From Crisis to Care
The 19th-century cholera epidemics were devastating. Patients lost fluids so rapidly that they became weak, cold, and nearly unconscious. Many died not only from infection, but from severe dehydration.
During the 1832 outbreak in Britain, physician William Brooke O’Shaughnessy recognized that cholera drained the body of water and salts. He proposed replacing what was lost. Building on this idea, Dr. Thomas Aitchison Latta injected saline directly into the bloodstream of cholera patients. Some showed remarkable improvement.
This marked the first recorded use of intravenous saline for disease treatment and laid the foundation for modern IV therapy.
Beyond the Bag and Tubing
What Dr. Latta and others began in the 1830s was revolutionary: delivering fluid directly into the bloodstream. But early IV treatments were fragile. The equipment was basic and unsophisticated. Sterility was uncertain. Flow rates were inconsistent. Most important, the therapy required constant bedside attention.
And that attention came from nurses.
An IV drip is far more than a bag of fluid and some tubing. It is continuous observation and care:
- Nurses repeatedly check the IV access site for swelling, warmth, or signs of irritation.
- They ensure the fluid is running neither too fast nor too slow.
- They watch for subtle changes in the patient’s condition — discomfort, a cold hand, or shifts in breathing — that may signal a complication.
These small observations, made again and again, keep the treatment safe and effective.
Refining the Practice
Over decades of clinical practice, nurses refined how IV therapy was delivered:
- They kept lines clean to prevent infection.
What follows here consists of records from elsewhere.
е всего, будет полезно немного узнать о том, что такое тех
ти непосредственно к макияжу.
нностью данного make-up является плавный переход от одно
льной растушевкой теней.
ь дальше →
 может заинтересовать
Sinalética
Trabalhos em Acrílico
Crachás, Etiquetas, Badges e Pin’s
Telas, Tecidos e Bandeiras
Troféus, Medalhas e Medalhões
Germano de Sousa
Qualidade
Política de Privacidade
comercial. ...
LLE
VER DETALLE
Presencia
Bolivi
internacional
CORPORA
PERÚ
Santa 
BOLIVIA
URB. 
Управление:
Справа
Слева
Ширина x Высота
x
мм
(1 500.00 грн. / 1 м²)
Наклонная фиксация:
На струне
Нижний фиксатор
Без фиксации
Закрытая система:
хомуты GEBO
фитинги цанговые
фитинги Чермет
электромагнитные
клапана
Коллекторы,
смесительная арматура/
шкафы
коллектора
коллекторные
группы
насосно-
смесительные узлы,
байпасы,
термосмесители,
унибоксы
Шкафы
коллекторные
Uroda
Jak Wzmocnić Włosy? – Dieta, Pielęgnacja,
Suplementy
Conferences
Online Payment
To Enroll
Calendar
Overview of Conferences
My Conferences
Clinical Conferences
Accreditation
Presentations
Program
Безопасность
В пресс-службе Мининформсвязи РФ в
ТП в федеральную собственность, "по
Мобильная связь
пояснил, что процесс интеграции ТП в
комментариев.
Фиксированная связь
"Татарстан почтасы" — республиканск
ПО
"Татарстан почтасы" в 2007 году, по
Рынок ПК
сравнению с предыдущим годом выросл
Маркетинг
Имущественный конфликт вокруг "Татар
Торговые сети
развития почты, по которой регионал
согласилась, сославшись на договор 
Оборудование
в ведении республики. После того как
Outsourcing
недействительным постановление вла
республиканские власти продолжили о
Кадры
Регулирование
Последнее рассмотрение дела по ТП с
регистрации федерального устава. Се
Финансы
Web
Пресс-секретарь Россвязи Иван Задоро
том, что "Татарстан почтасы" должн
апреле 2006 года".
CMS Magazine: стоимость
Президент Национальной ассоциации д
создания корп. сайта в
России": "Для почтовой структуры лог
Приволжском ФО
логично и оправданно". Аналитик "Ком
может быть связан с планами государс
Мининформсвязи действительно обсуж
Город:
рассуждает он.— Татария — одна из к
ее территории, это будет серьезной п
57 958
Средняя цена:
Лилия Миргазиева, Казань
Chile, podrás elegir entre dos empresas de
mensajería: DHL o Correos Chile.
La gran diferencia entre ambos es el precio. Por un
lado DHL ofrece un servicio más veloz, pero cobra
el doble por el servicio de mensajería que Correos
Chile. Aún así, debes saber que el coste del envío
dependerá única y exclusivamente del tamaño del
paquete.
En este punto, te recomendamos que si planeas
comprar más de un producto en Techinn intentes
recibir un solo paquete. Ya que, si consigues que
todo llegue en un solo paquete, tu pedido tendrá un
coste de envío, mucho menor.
- They secured cannulas so patients could move safely and comfortably.
- They learned how to manage and adjust flow carefully.
- They detected early signs of trouble, preventing minor issues from becoming emergencies.
What began as an experimental rescue procedure became a dependable and standardized component of patient care through the routine work of nurses at the bedside.
More Than a Procedure — A Partnership
Doctors decide what fluid a patient needs and write the order, laying the scientific foundation for IV therapy. Nurses make sure the treatment works hour after hour.
The IV drip is a quiet partnership. One profession develops the idea, the other ensures it works in daily care. If the flow stops in the night, someone notices. If a patient feels afraid or uncomfortable, someone offers reassurance.
That steady and compassionate presence is part of the therapy itself.
Why It Still Matters
Today, IV drips are found in emergency rooms, operating theatres, maternity wards, and oncology units. We often see them as routine. Yet each drip represents something deeply human:
- A body working to recover
- A clinician applying medical knowledge
- A nurse watching closely
IV therapy reminds us that medicine is not only about invention. It is about care in continuous action.
A Shared Achievement
The IV system began with physicians trying to save lives during a crisis. It became safe and dependable because nurses shaped it through steady, attentive care.
It was not perfected in a laboratory, but at the bedside.
Even today, it works because someone is there, observant and compassionate, ensuring each drop does what it is meant to do. Sometimes progress in healthcare is quiet, found in the gentle rhythm of fluid falling, one drop at a time, keeping someone alive.